From the 2000 census, 476 or 61.6% were Roman Catholic, while 85 or 11.0% belonged to the Swiss Reformed Church. Of the rest of the population, there were four Orthodox Christians (0.52%), and there were nine residents (or about 1.16% of the population) who belonged to another Christian church. There were six (0.78%) residents who were Muslim, and eight who were Buddhist. A total of 69 people (8.93%) belonged to no church, were agnostic or atheist, and 120 (or about 15.52% of the population) did not answer the question.

==Education==
In Saint-Gingolph about 251 or (32.5%) of the population have completed non-mandatory upper secondary education, and 96 or (12.4%) have completed additional higher education (either university or a Fachhochschule). Of the 96 who completed tertiary schooling, 49.0% were Swiss men, 22.9% were Swiss women, 13.5% were non-Swiss men and 14.6% were non-Swiss women.
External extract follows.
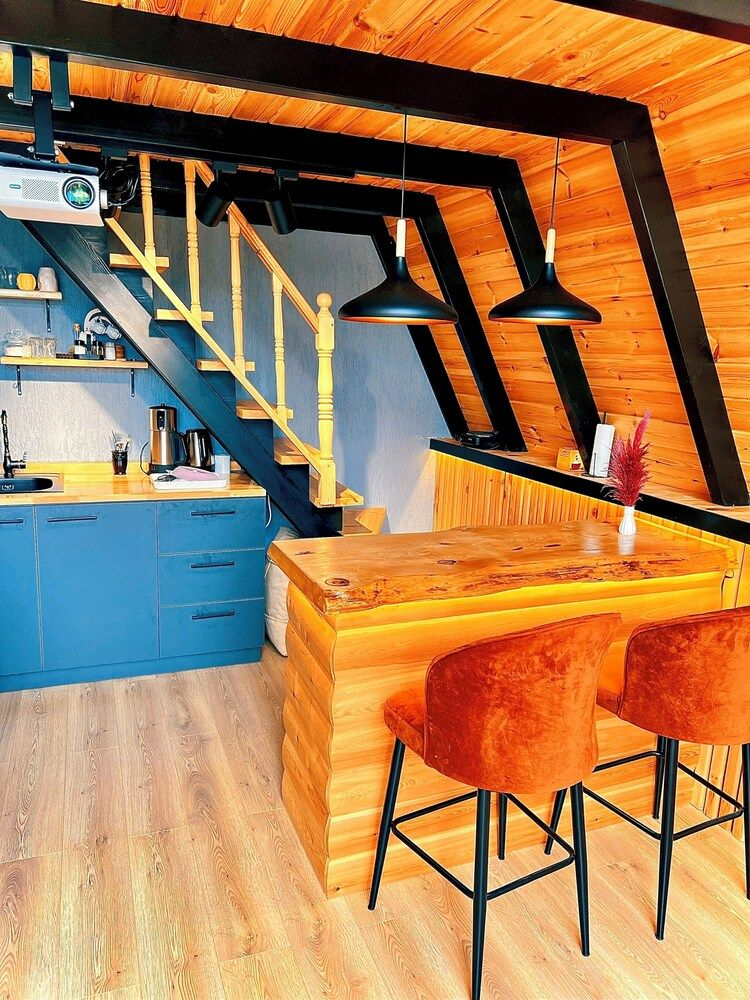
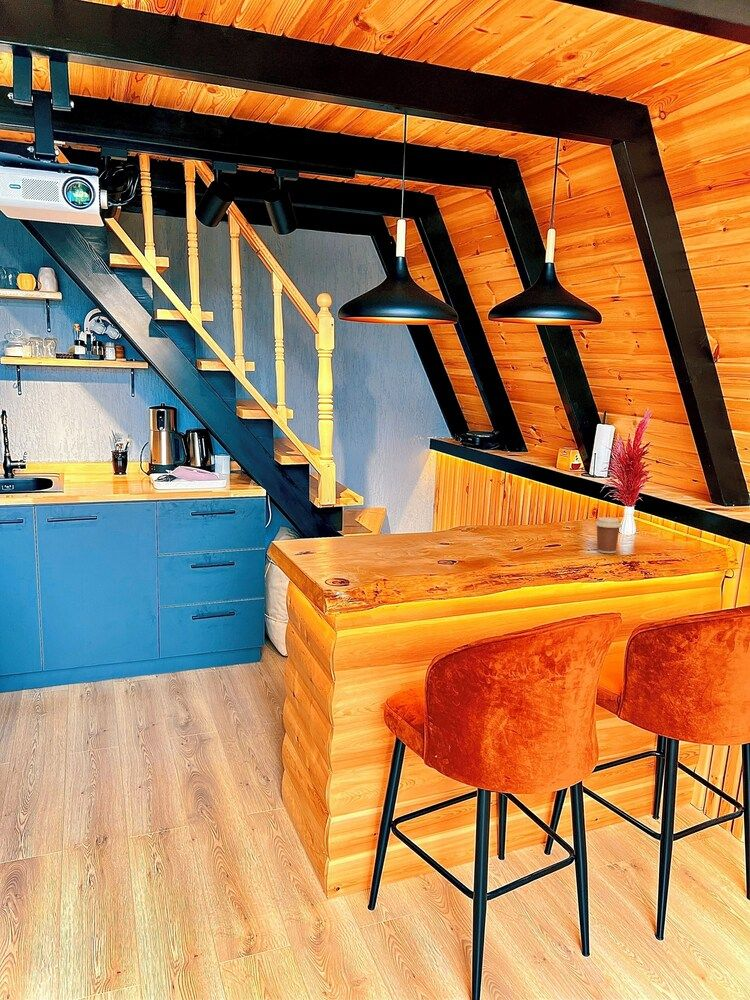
+ coffee cup [594,516,622,554]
As of 2000, there was one student in Saint-Gingolph who came from another municipality, while 54 residents attended schools outside the municipality.

Saint-Gingolph is home to the Bibliothèque communale library. The library has (As of 2008) 5,540 books or other media, and loaned out 1,800 items in the same year. It was open a total of 104 days with average of 8 hours per week during that year.